Dice la maldición bíblica que la mujer está condenada a parir con dolor, pero eso quedó superado gracias a la epidural. Desde entonces, se han sucedido las modas e innovaciones y las famosas se han aputado a todas.

La última ha sido Jessica Alba, que acaba de anunciar que utilizará una técnica de 'autohipnosis' inspirada en el yoga, para tener un parto lo más natural posible, pero sin tanto sufrimiento. La actriz cuenta que hizo lo mismo cuando nació su hija Honor Marie, hace tres años, y que ni siquiera gritó.

Y es que lo del parto natural y en casa se lleva mucho. A él dicen que se han apuntado estrellas tan artificiales como Pamela Anderson o Demi Moore. La lista sería más larga e incluiría también a Marta Luisa de Noruega y Bimba Bosé, esta última a punto de dar a luz por segunda vez. En la primera ocasión lo hizo en un hospital y ahora ha cambiado de idea.

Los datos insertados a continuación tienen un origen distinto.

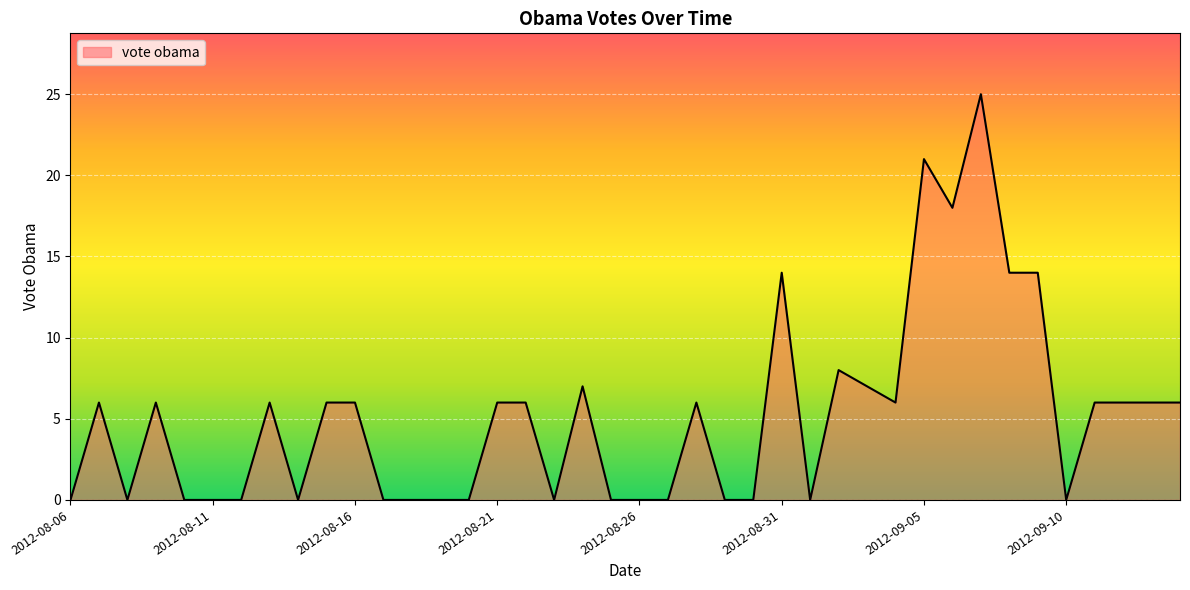

How many categories are shown in the chart?

40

Pero quienes se llevan la palma en cuanto a partos originales son los cienciólogos. Kelly Preston, mujer de John Travolta, tuvo un parto silencioso: sin palabras ni gritos ni llantos; como manda su religión. Peor fue lo de su compañero en la fe, Tom Cruise, que aseguró que pensaba comerse la placenta de su hija Suri, aunque luego dijo que había sido un chiste.